In einer Note vom 2. 10. hatte der Vorsitzende der IMKK, General Walch, die Beschwerden der IMKK über Widerstände dt. Instanzen gegen die Durchführung der Generalinspektion übermittelt. U. a. habe sich das RWeMin. geweigert, der IMKK Auskunft über unerlaubte Einstellungen in das Heer seit 1922 zu geben, und zwar mit der Begründung, daß die IMKK sich auf die Überprüfung des gegenwärtigen Rüstungsstandes zu beschränken habe. Die IMKK, so führt Walch aus, müsse jedoch das Recht für sich in Anspruch nehmen, im Rahmen der Generalinspektion nicht nur die gegenwärtigen Stärken und Ausrüstungen zu kontrollieren, sondern auch die Veränderungen festzustellen, die sich in den militärischen Mitteln Deutschlands seit der Unterbrechung der Militärkontrolle ergeben haben. Es sei nicht zu bestreiten, daß die militärische Vorbildung der Jugend mit unerlaubten Methoden (Ausbildung beim Heer und in den Verbänden) eine Verstärkung der militärischen Mittel bedeute und deshalb von der IMKK in ihre Nachprüfungen einbezogen werden müsse (R 43 I/417, Bl. 209-217). Generalmajor v. Pawelsz antwortete darauf am 9. 10.: Die dt. Reg. halte grundsätzlich an ihrem Standpunkt fest, daß die Generalinspektion nur den jetzigen dt. Rüstungsstand festzustellen habe. Um jedoch etwaigen irrtümlichen Anschauungen über den dt. Rüstungsstand zu begegnen, sei das RWeMin. ermächtigt worden, auf die in der Note der IMKK vom 2. 10. erwähnten Fragen Auskunft zu erteilen (R 43 I/417, Bl. 219-221; hier weiterer Schriftwechsel mit der IMKK).
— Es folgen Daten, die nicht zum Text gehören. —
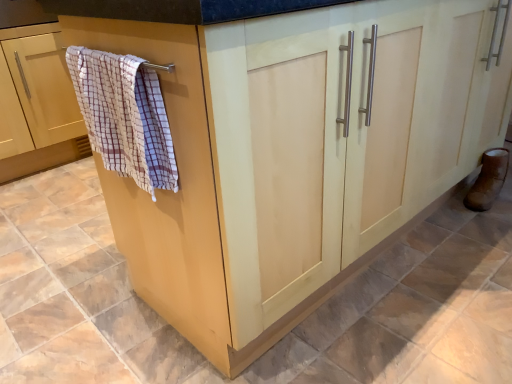
Question: Are checkered fabric bath towel at left and brown leather boot at lower right far apart?

Choices:
 (A) no
 (B) yes

Answer: (B)

Question: From a real-world perspective, is checkered fabric bath towel at left positioned under brown leather boot at lower right based on gravity?

Choices:
 (A) yes
 (B) no

Answer: (B)

Question: From a real-world perspective, does checkered fabric bath towel at left stand above brown leather boot at lower right?

Choices:
 (A) no
 (B) yes

Answer: (B)

Question: Can you confirm if checkered fabric bath towel at left is bigger than brown leather boot at lower right?

Choices:
 (A) yes
 (B) no

Answer: (A)

Question: Does checkered fabric bath towel at left come behind brown leather boot at lower right?

Choices:
 (A) no
 (B) yes

Answer: (A)

Question: Can you confirm if checkered fabric bath towel at left is thinner than brown leather boot at lower right?

Choices:
 (A) yes
 (B) no

Answer: (B)

Question: Can you confirm if checkered fabric bath towel at left is positioned to the right of beige wood towel rack at left?

Choices:
 (A) no
 (B) yes

Answer: (B)

Question: Is checkered fabric bath towel at left outside of beige wood towel rack at left?

Choices:
 (A) no
 (B) yes

Answer: (B)

Question: Is the surface of checkered fabric bath towel at left in direct contact with beige wood towel rack at left?

Choices:
 (A) yes
 (B) no

Answer: (B)

Question: From the image's perspective, is checkered fabric bath towel at left located above beige wood towel rack at left?

Choices:
 (A) no
 (B) yes

Answer: (A)

Question: Is checkered fabric bath towel at left wider than beige wood towel rack at left?

Choices:
 (A) yes
 (B) no

Answer: (B)

Question: From a real-world perspective, is checkered fabric bath towel at left located higher than beige wood towel rack at left?

Choices:
 (A) no
 (B) yes

Answer: (B)

Question: Does beige wood towel rack at left touch checkered fabric bath towel at left?

Choices:
 (A) no
 (B) yes

Answer: (A)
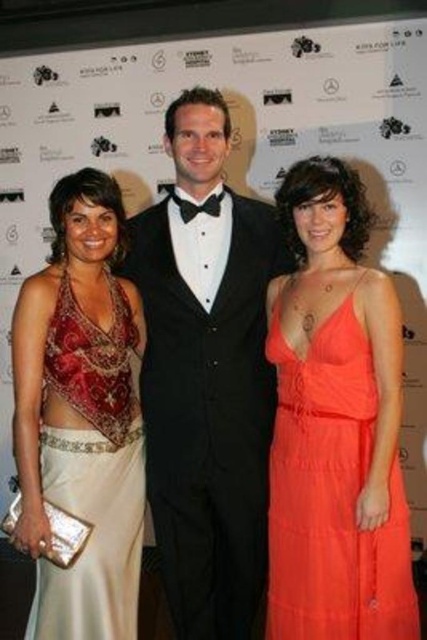
Between orange chiffon dress at center and satin gold dress at left, which one appears on the left side from the viewer's perspective?

Positioned to the left is satin gold dress at left.

Does orange chiffon dress at center have a lesser width compared to satin gold dress at left?

Incorrect, orange chiffon dress at center's width is not less than satin gold dress at left's.

This screenshot has width=427, height=640. In order to click on orange chiffon dress at center in this screenshot , I will do `click(336, 426)`.

Identify the location of orange chiffon dress at center. (336, 426).

Can you confirm if black satin tuxedo at center is smaller than satin gold dress at left?

No, black satin tuxedo at center is not smaller than satin gold dress at left.

Is point (242, 620) positioned behind point (108, 484)?

Yes, it is.

The image size is (427, 640). In order to click on black satin tuxedo at center in this screenshot , I will do `click(207, 374)`.

Who is positioned more to the left, black satin tuxedo at center or orange chiffon dress at center?

black satin tuxedo at center

What do you see at coordinates (207, 374) in the screenshot?
I see `black satin tuxedo at center` at bounding box center [207, 374].

Locate an element on the screen. This screenshot has width=427, height=640. black satin tuxedo at center is located at coordinates (207, 374).

This screenshot has height=640, width=427. Find the location of `black satin tuxedo at center`. black satin tuxedo at center is located at coordinates (207, 374).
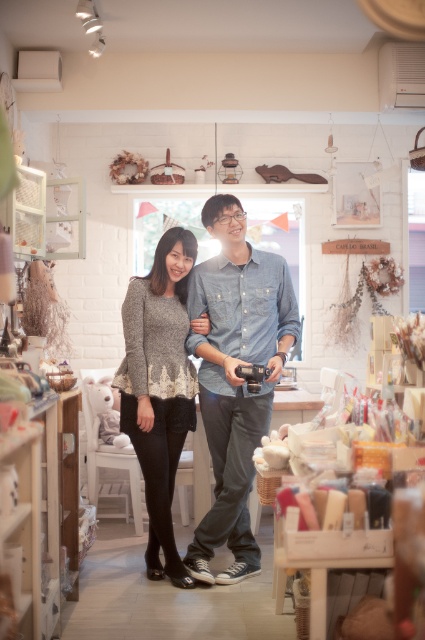
You are a tailor working in this shop and need to place a 10 inch wide decorative pillow between the denim shirt at center and the knitted gray sweater at center. Is there enough space between them to fit the pillow?

The distance between the denim shirt at center and the knitted gray sweater at center is only 8.85 inches, which is less than the 10 inch width of the decorative pillow. Therefore, there isn not enough space to fit the pillow between them.

You are an assistant organizing items in a store. You need to place a new item between the denim shirt at center and the knitted gray sweater at center. Based on their current positions, where should you place the new item?

The denim shirt at center is located above the knitted gray sweater at center, so you should place the new item between them either below the denim shirt at center and above the knitted gray sweater at center.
Hinsichtlich der Auskünfte des RWeMin. an die IMKK über die Einstellung von Zeitfreiwilligen vgl. das Schreiben des RWeMin. vom 20. 11. (Dok. Nr. 359).
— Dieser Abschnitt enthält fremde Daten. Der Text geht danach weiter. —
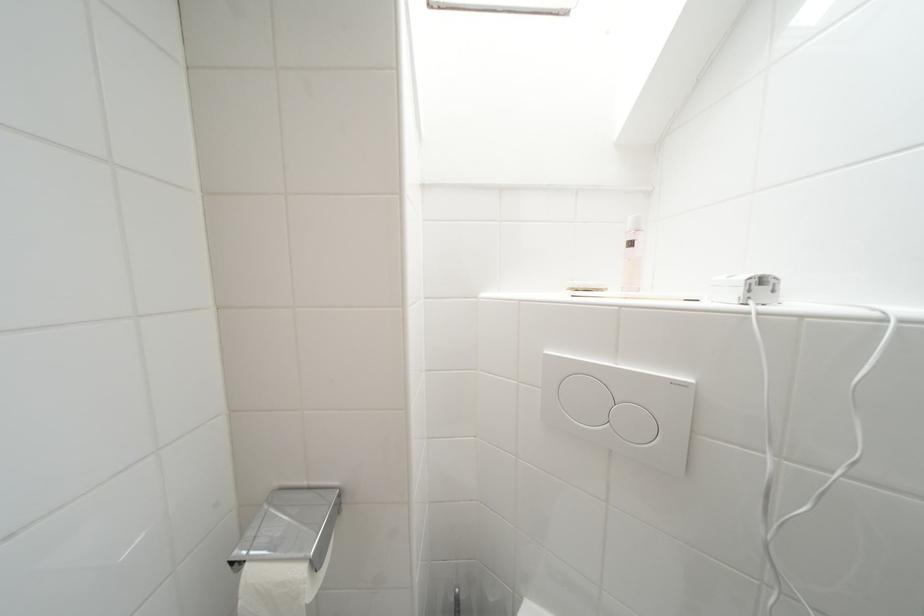
Identify the location of large toilet flush button. The image size is (924, 616). (584, 399).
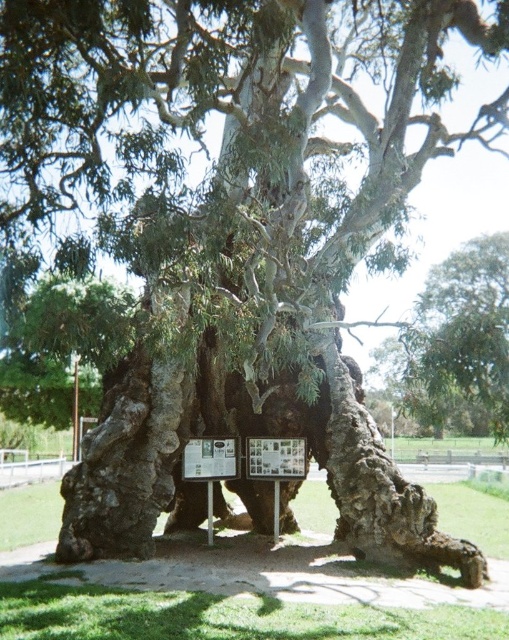
Question: Can you confirm if wooden signboard at center is positioned to the right of metallic plaque at center?

Choices:
 (A) no
 (B) yes

Answer: (B)

Question: Which object is closer to the camera taking this photo?

Choices:
 (A) metallic plaque at center
 (B) wooden signboard at center

Answer: (A)

Question: Is the position of wooden signboard at center more distant than that of metallic plaque at center?

Choices:
 (A) no
 (B) yes

Answer: (B)

Question: Is wooden signboard at center to the left of metallic plaque at center from the viewer's perspective?

Choices:
 (A) yes
 (B) no

Answer: (B)

Question: Among these points, which one is nearest to the camera?

Choices:
 (A) (200, 474)
 (B) (268, 456)

Answer: (A)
Der Reichsminister des Auswärtigen äußerte sich im gleichen Sinne. Wir könnten dies umso leichter tun, als in der damaligen Zeit die Regierung Poincaré ihn angefragt habe, was er gegen die Kommunisten- und Ehrhardtgefahr zu tun gedenke.

General Hasse berichtete, daß der IMKK bereits gesagt sei, sie könne im Reichswehrministerium jederzeit erfahren, wieweit die Truppenbestände seinerzeit aufgefüllt seien. Das Reichswehrministerium sei auch bereit, das schriftliche Material vorzulegen.
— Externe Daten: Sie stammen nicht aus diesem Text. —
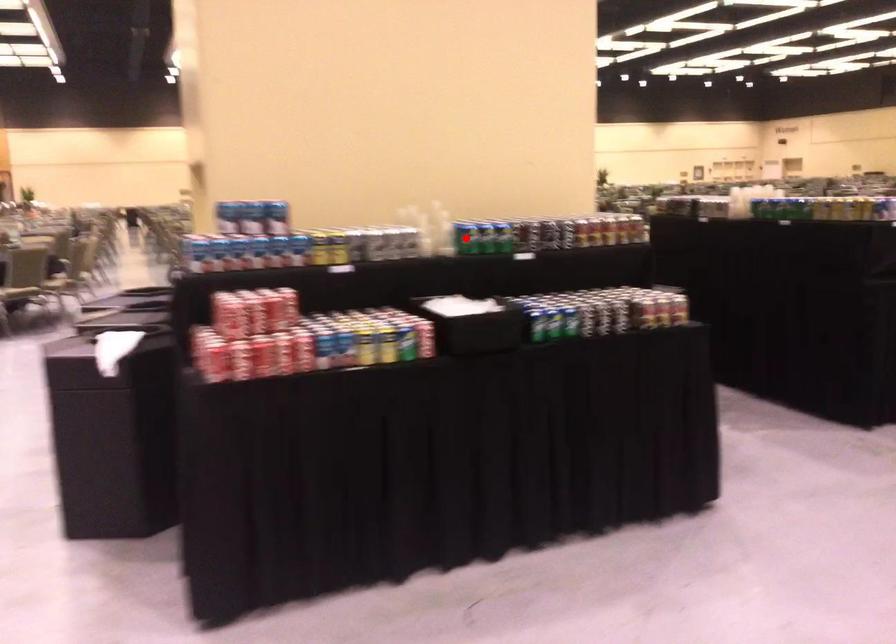
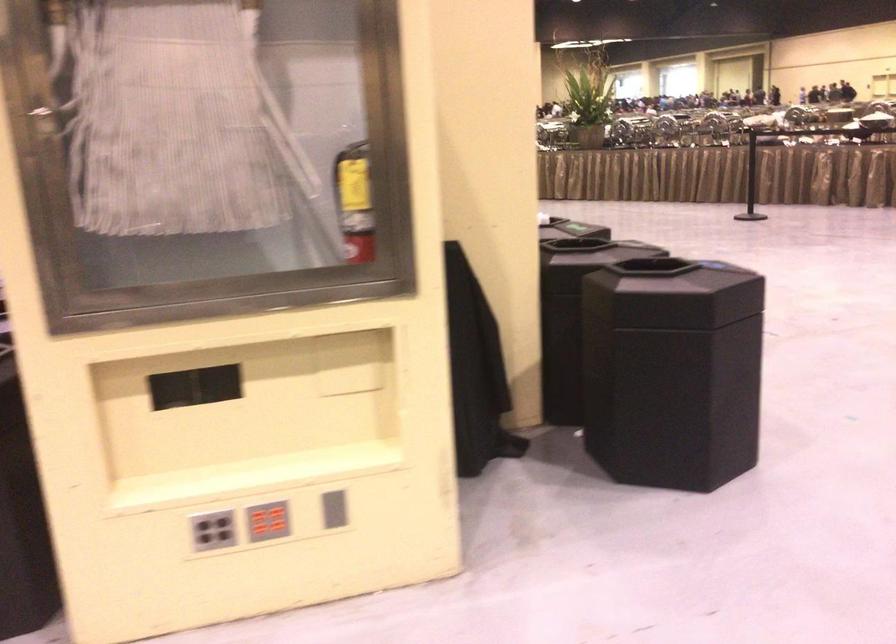
Question: I am providing you with two images of the same scene from different viewpoints. A red point is marked on the first image. Can you still see the location of the red point in image 2?

Choices:
 (A) Yes
 (B) No

Answer: (B)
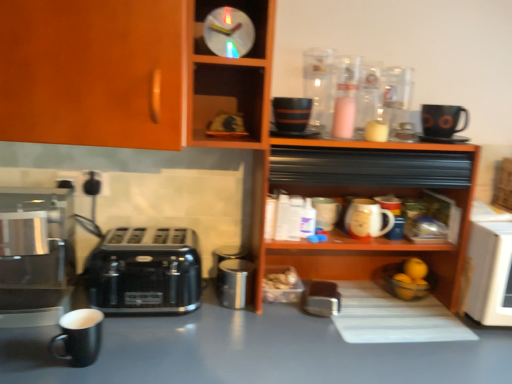
This screenshot has height=384, width=512. Find the location of `vacant space behind black matte mug at lower left`. vacant space behind black matte mug at lower left is located at coordinates (128, 326).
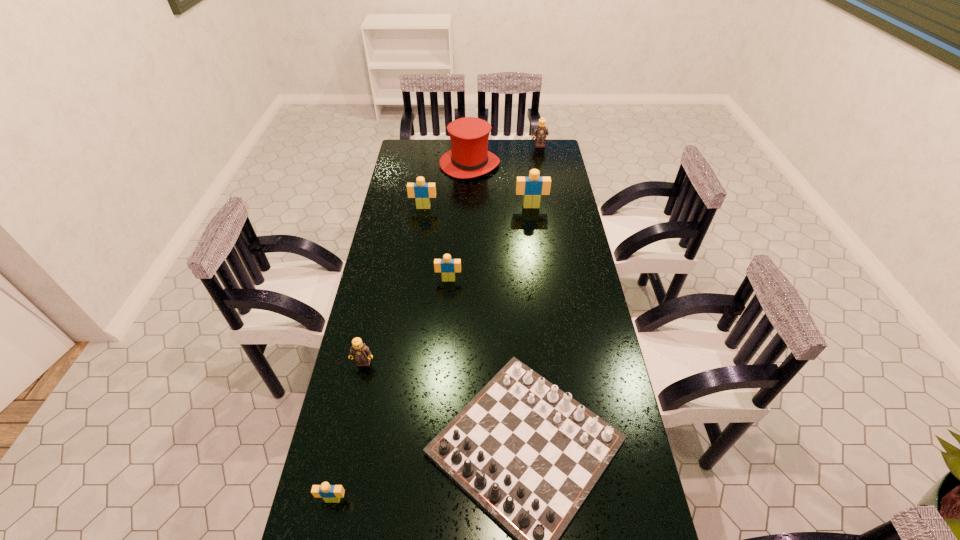
The image size is (960, 540). I want to click on unoccupied position between the leftmost beige Lego and the tallest Lego, so click(432, 353).

This screenshot has width=960, height=540. What are the coordinates of `free space between the seventh nearest object and the leftmost beige Lego` in the screenshot? It's located at (401, 332).

The width and height of the screenshot is (960, 540). Identify the location of empty location between the biggest beige Lego and the smaller tan Lego. (447, 285).

Where is `the fifth closest object relative to the third Lego from right to left`? the fifth closest object relative to the third Lego from right to left is located at coordinates (469, 157).

The height and width of the screenshot is (540, 960). Find the location of `object that ranks as the sixth closest to the seventh nearest object`. object that ranks as the sixth closest to the seventh nearest object is located at coordinates (359, 351).

The height and width of the screenshot is (540, 960). Find the location of `Lego that stands as the sixth closest to the chessboard`. Lego that stands as the sixth closest to the chessboard is located at coordinates 540,131.

Identify the location of Lego that stands as the closest to the red hat. The width and height of the screenshot is (960, 540). (540, 131).

Point out which beige Lego is positioned as the nearest to the white chessboard. Please provide its 2D coordinates. Your answer should be formatted as a tuple, i.e. [(x, y)], where the tuple contains the x and y coordinates of a point satisfying the conditions above.

[(330, 493)]

Choose which beige Lego is the third nearest neighbor to the third Lego from left to right. Please provide its 2D coordinates. Your answer should be formatted as a tuple, i.e. [(x, y)], where the tuple contains the x and y coordinates of a point satisfying the conditions above.

[(330, 493)]

Find the location of a particular element. The image size is (960, 540). the closest tan Lego to the shortest Lego is located at coordinates (359, 351).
Er erwähnt ferner, daß auch die Frage der Durchsuchung von Privathäusern usw. nachgiebig erledigt sei2.

2

Vgl. Dok. Nr. 307, P. 1, bes. Anm. 2.

[1138] Es wurde beschlossen, daß Legationsrat Nord nach Paris fahren soll, um die Deutsche Botschaft über den Stand der gesamten Kontrollfrage eingehend zu informieren. Gegebenenfalls soll dann der deutsche Botschafter bei der französischen Regierung die gesamte Angelegenheit zur Sprache bringen. In gleicher Weise soll der Botschafter Sthamer in London vorgehen.

Eine Note an die Regierungen der Ententemächte über die Zeitfreiwilligenfrage soll nach Rückkehr von Nord besprochen werden.